Приступая к расследованию по делу Ляпикова, Хохлову не нужно было искать преступника — он известен. И не только известен, но и мертв. «Оформлю все наилучшим образом. Даже мой дотошный прокурор не подкопается. Каменский подтвердит: «Вытащить труп не представилось возможности».
В висках у Хохлова тревожно стучало. Огневой бой доносился глуше, будто вдруг отодвинулся к траншеям противника. Хохлов опустил глаза: ему стало стыдно. Как он мог забыть даже на мгновение, что задача следствия — выявить не только преступника, но и установить возможных соучастников, причины преступления и обстоятельства, которые могли способствовать ему! Пренебречь этим — значит пренебречь служебным долгом. И только ли служебным? Да разве дело, которое предстоит расследовать, это только дело об одном Ляпикове, о его совести и чести? Разве оно одновременно не дело о чести, совести, добром имени его родных, учителей и товарищей? «Разве оно не о вашем, начальники Ляпикова, долге, — думал Хохлов, — не о долге всех, кто влиял или имел возможность влиять на Алексея Ляпикова? Не слишком ли поспешно вы отгораживаетесь от него?»
Как следователь, Хохлов знал, насколько значительным может оказаться все то, что находится вместе с трупом, как много значит для успеха следствия осмотр, вскрытие... В руке Хохлова едва заметно дрожал карандаш. Бледнея, он твердо посмотрел в глаза Каменскому.
— Осмотр и вскрытие трупа обязательны. Если вы, товарищ майор, не решаетесь, придется обратиться к командиру полка.
Все знали, что Куртюмов симпатизирует следователю и прислушивается к его советам.
Подбежал сержант, высокий, стройный, затянутый. Тяжело выдохнул:
— Товарищ майор, вас из штабу... срочно... к телефону...
Каменский неодобрительно покосился на Хохлова и не торопясь зашагал по траншее.
Хохлов проводил его взглядом.
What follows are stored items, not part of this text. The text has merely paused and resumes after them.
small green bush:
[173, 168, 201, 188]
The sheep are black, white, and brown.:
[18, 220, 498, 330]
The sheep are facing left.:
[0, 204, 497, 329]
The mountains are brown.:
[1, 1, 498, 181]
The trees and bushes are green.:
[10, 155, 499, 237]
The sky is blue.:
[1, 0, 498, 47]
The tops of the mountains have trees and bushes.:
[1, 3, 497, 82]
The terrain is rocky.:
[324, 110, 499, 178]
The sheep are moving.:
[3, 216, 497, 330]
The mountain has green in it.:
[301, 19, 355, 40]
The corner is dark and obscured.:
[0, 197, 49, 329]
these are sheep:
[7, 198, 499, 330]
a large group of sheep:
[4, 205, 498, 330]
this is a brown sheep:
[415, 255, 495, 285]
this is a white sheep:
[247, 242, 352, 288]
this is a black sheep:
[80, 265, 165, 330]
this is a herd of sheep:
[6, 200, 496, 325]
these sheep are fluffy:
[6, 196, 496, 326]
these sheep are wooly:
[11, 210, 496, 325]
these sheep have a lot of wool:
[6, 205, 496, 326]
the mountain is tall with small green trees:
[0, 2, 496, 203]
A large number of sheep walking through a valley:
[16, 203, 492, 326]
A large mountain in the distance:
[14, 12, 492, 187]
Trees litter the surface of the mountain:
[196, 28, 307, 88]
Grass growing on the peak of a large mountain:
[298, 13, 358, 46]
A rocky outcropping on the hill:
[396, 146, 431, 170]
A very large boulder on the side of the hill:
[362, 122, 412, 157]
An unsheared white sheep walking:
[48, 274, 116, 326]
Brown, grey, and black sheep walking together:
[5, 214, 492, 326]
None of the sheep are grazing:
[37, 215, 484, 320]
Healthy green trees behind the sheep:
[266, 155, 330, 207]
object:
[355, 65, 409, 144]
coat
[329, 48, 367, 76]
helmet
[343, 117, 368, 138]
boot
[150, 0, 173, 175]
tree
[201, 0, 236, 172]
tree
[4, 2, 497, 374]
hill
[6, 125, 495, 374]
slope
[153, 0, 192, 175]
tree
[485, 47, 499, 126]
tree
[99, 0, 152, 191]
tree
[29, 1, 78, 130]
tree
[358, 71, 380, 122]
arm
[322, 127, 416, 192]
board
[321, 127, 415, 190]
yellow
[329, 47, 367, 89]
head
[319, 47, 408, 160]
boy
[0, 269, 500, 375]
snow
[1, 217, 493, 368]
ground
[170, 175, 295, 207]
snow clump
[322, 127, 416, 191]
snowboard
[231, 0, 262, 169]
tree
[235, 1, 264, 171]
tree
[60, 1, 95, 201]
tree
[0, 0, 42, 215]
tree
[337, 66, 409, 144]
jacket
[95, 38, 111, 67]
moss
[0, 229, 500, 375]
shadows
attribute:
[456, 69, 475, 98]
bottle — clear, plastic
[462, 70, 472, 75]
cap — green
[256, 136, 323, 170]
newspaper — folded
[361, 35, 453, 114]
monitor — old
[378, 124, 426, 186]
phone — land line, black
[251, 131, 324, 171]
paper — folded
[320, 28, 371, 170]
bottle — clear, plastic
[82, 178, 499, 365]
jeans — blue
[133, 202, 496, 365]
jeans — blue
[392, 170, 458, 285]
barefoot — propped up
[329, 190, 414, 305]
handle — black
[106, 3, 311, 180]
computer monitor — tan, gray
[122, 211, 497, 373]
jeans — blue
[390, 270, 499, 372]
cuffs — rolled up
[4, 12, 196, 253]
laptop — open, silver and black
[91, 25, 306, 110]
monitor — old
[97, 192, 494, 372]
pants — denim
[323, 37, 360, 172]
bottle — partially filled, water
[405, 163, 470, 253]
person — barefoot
В голову вдруг пришла мысль, что этот маленький прапор периода первой мировой войны — находка для «пятачка». Его хладнокровие и юмор — предмет подражания подчиненных — стали одним из условий успешной обороны «пятачка».
3
На тощем вещевом мешке, давно утратившем свой первоначальный цвет, вдоль шва выведено жирными фиолетовыми буквами: «Ляпиков Алексей Семенович».
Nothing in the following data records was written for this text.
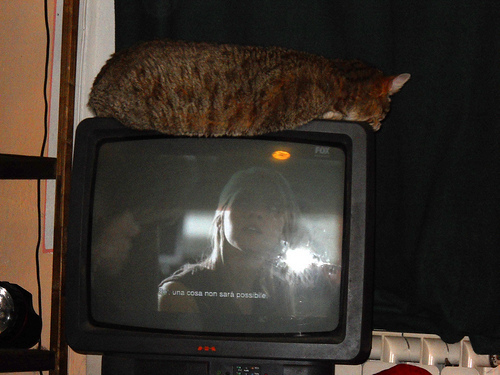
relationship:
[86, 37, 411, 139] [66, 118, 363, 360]
cat on tv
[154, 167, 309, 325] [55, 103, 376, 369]
woman on screen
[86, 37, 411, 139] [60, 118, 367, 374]
cat lying on television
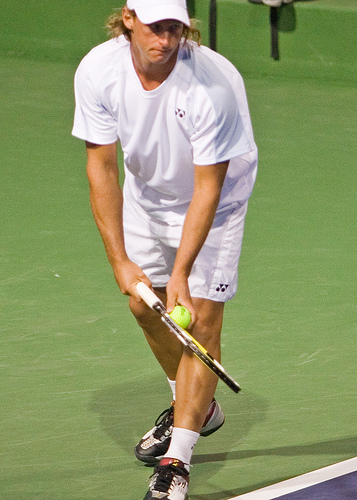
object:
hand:
[109, 258, 154, 302]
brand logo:
[213, 282, 228, 292]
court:
[0, 0, 357, 499]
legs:
[128, 286, 236, 497]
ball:
[168, 305, 192, 328]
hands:
[163, 275, 203, 337]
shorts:
[75, 185, 270, 293]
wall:
[1, 4, 353, 85]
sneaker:
[142, 458, 190, 499]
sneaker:
[132, 394, 226, 463]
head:
[122, 0, 185, 70]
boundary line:
[230, 455, 355, 499]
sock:
[163, 424, 202, 464]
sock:
[165, 375, 178, 402]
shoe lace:
[153, 464, 182, 488]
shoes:
[134, 397, 225, 497]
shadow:
[86, 367, 356, 499]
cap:
[125, 0, 191, 29]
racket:
[132, 280, 245, 395]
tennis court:
[2, 0, 357, 499]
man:
[70, 0, 259, 497]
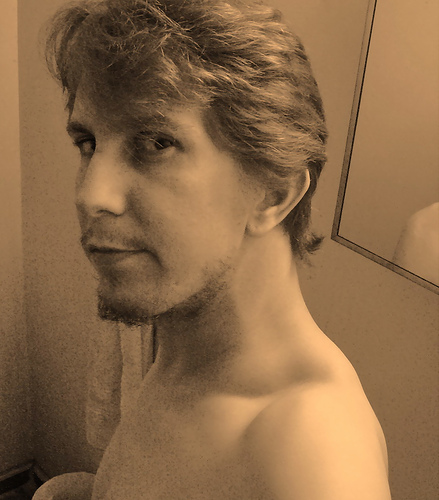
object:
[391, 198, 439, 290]
reflection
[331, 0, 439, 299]
mirror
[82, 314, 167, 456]
curtain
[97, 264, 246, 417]
shadow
Хохлов высыпал на стол бритвенные принадлежности, портянки, платки, две банки со свиной тушенкой, кусок хозяйственного мыла, зубную щетку... Новый кисет из плотного шелка с вышитой на нем багровым бисером надписью: «Дорогому защитнику Родины от Гали Крепенко». «Будто капельками крови...» — подумал Хохлов. Томик рассказов М. Горького, без переплета, замусоленный. На одной из страниц красным карандашом жирно обведено:
«...ночь про бабу правду скажет, ночью сразу почуешь: была ли в чужих руках али нет?»
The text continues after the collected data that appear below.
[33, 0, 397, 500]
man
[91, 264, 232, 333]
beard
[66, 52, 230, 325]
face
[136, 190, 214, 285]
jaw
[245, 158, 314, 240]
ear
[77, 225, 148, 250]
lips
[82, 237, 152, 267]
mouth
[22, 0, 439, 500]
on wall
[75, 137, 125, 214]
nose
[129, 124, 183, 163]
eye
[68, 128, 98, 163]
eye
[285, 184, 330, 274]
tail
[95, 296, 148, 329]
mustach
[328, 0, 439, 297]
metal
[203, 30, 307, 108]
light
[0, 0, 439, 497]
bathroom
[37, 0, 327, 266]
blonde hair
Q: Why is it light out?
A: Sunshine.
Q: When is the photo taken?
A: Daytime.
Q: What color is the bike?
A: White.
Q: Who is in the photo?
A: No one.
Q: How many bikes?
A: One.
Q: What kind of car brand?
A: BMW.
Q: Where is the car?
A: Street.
В другом месте подчеркнуто химическим карандашом с красноватым оттенком:
«...почему в душе моей не нашлось ни свиста, ни звона, ни крика, ничего, что остановило бы меня на пути к предательству?»
Ощущение находки, удачи захлестнуло Хохлова горячей волной нетерпения. Он быстро отыскал начало рассказа. «Карамора». Один из эпиграфов к нему — «Подлость требует иногда столь же самоотречения, как и подвиг героизма» — подчеркнут тем же карандашом, слово «иногда» — дважды. Сбоку им же сделана приписка: «Здорово!»
Хохлов показал это понятым. Затаив дыхание, словно приобщаясь к таинствам, те молча закивали, и глаза их говорили: «Мы все поняли. Теперь ясно, какая гадина пригрелась у нас на груди». «Такие находки, — подумал Хохлов, — говорят о преступнике больше, нежели официальные характеристики и даже живые свидетельства, особенно по делам обвиняемых, которые мертвы. Но кем сделаны эти подчеркивания и надпись?..»
На чистом листке бумаги Хохлов написал: «Протокол осмотра». В землянку втиснулся угрюмого вида великан в новом ватнике, ссутулился под низким потолком.